TEKS HALAMAN —
.....

Novum Jalan Pembebasan Jessica Kumala Wongso

Adelio Pratama
Adelio Pratama
Diperbarui 6 Desember 2023 23:53 WIB
Jessica Kumala Wongso (Foto: Dok MI)
Jessica Kumala Wongso (Foto: Dok MI)
SETELAH 7 tahun bergulir, di berbagai platform media sosial (Medsos), netizen merasa ragu atas kasus hukum yang menimpa Jessica Kumala Wongso. Netizen ingin kasus kematian Wayan Mirna Salihin diselidiki kembali usai menonton dokumenter Netflix Ice Cold: Murder, Coffee and Jessica Wongso.

Bahkan, Otto Hasibuan selaku pengacara Jessica Wongso merasa kagum dengan kepintaran netizen yang dianggap hebat mencari bukti.

“Saya juga kagum lah sama netizen, betul-betul kagum banget, dan pintar-pintar banget, umpamanya ada pernyataan A yang salah, dia bisa cari bukti dari mana ditempel langsung ini balas,” kata Otto Hasibuan.

Otto yang juga Ketua Umum Peradi mengaku heran dengan kepintaran netizen yang punya banyak data. Otto Hasibuan kemudian berterima kasih untuk netizen yang sudah membeberkan bukti, pasalnya, ia merasa banyak terbantu.

Kasus yang terjadi pada tahun 2016 ini berakhir di Pengadilan Negeri Jakarta Pusat dan di putus dengan Nomor Putusan 777/Pid.B/2016/Jkt.Pst.

Putusan Pengadilan Negeri Jakarta Pusat Nomor: 777/Pid.B/2016/PN.Jkt.Pst Adalah Putusan atas nama terdakwa Jessica Kumala Wongso yang telah divonis hakim dengan pidana penjara 20 (dua puluh) tahun atas tindak pidana pembunuhan sengaja dan berencana.

.....

DATA YANG DIEKSTRAK —
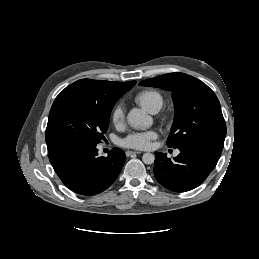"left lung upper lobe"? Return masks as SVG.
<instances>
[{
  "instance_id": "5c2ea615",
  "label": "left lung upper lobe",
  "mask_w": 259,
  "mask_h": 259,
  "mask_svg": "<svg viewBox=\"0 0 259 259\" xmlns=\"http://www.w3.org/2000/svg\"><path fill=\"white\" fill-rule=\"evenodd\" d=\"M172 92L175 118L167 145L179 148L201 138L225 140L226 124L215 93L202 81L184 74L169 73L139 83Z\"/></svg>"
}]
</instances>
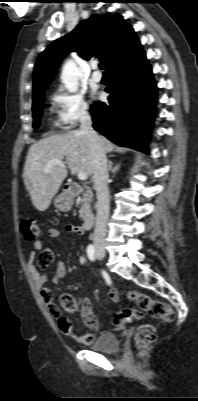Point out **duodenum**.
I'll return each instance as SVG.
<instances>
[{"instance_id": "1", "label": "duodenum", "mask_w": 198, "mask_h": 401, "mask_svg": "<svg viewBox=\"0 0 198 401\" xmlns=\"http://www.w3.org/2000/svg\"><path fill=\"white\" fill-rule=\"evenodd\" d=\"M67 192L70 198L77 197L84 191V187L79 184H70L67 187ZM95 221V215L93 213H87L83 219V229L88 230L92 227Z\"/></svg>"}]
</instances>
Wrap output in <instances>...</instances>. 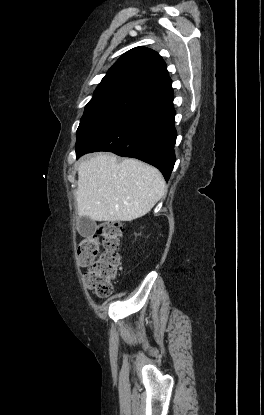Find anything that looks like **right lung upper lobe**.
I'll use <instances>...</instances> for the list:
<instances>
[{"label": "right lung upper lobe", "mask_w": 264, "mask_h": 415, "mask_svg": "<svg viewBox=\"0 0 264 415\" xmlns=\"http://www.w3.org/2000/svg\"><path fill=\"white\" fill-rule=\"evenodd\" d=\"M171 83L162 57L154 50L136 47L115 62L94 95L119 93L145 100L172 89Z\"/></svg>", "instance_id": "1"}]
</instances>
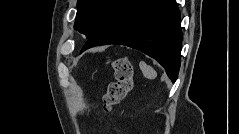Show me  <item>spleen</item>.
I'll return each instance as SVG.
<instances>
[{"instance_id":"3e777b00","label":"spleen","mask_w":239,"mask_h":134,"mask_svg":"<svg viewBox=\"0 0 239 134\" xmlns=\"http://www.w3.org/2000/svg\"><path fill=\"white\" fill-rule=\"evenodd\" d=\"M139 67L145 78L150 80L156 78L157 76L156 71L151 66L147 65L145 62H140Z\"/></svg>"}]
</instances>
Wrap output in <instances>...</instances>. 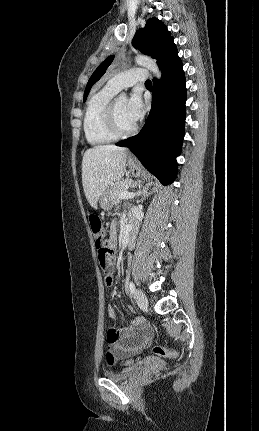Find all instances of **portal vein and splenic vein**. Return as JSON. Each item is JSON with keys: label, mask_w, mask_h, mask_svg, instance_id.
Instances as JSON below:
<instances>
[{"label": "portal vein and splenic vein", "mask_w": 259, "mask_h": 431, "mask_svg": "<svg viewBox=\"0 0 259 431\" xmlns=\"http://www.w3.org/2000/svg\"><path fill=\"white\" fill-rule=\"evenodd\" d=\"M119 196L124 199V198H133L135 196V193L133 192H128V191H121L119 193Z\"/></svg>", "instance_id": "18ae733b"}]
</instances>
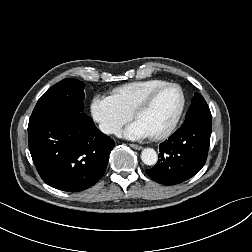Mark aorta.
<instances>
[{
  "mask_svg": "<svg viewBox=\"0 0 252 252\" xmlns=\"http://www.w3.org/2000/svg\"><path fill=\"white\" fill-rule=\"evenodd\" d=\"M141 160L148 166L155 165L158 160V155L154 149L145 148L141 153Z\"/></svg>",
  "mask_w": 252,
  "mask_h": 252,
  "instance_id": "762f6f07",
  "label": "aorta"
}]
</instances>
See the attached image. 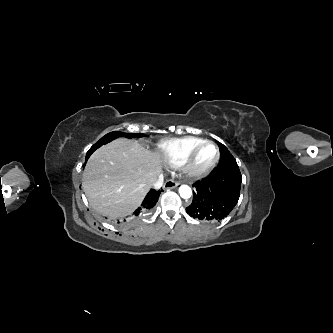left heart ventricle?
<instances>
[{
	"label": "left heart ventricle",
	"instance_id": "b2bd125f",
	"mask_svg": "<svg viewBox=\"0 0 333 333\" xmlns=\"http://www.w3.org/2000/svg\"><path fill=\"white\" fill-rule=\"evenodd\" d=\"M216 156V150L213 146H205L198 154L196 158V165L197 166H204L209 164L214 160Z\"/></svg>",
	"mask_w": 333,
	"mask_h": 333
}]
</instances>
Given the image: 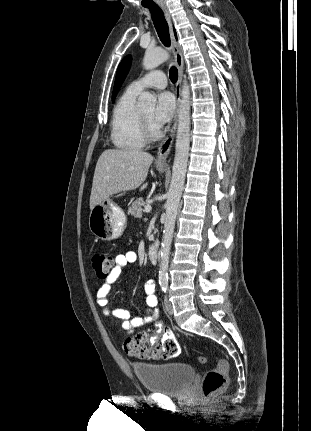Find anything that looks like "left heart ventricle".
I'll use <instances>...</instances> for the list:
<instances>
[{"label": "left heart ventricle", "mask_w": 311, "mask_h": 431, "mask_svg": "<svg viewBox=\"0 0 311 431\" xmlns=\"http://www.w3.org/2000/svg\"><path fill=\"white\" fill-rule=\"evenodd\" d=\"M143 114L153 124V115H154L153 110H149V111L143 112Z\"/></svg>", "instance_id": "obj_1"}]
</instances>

.....

KETENTUAN TUGAS —
1. Jawab pertanyaan berikut berdasarkan artikel tentang kasus Jessica Kumala Wongso.
(a) Dokumenter Netflix apa yang membuat netizen ingin kasus kematian Wayan Mirna Salihin diselidiki kembali?
(b) Selain sebagai pengacara Jessica Wongso, jabatan apa yang disebut dipegang Otto Hasibuan?
(c) Berapa lama pidana penjara yang dijatuhkan hakim kepada Jessica Kumala Wongso?
2. Salin persis bagian artikel tentang kasus Jessica Kumala Wongso di antara "Bahkan, Otto Hasibuan" dan "merasa banyak terbantu.", termasuk kedua batas tersebut.

JAWABAN TIAP TUGAS —
1.
(a) Dokumenter itu berjudul Ice Cold: Murder, Coffee and Jessica Wongso.
(b) Otto Hasibuan juga menjabat sebagai Ketua Umum Peradi.
(c) Hakim menjatuhkan pidana penjara 20 (dua puluh) tahun.

2.
Bahkan, Otto Hasibuan selaku pengacara Jessica Wongso merasa kagum dengan kepintaran netizen yang dianggap hebat mencari bukti.

“Saya juga kagum lah sama netizen, betul-betul kagum banget, dan pintar-pintar banget, umpamanya ada pernyataan A yang salah, dia bisa cari bukti dari mana ditempel langsung ini balas,” kata Otto Hasibuan.

Otto yang juga Ketua Umum Peradi mengaku heran dengan kepintaran netizen yang punya banyak data. Otto Hasibuan kemudian berterima kasih untuk netizen yang sudah membeberkan bukti, pasalnya, ia merasa banyak terbantu.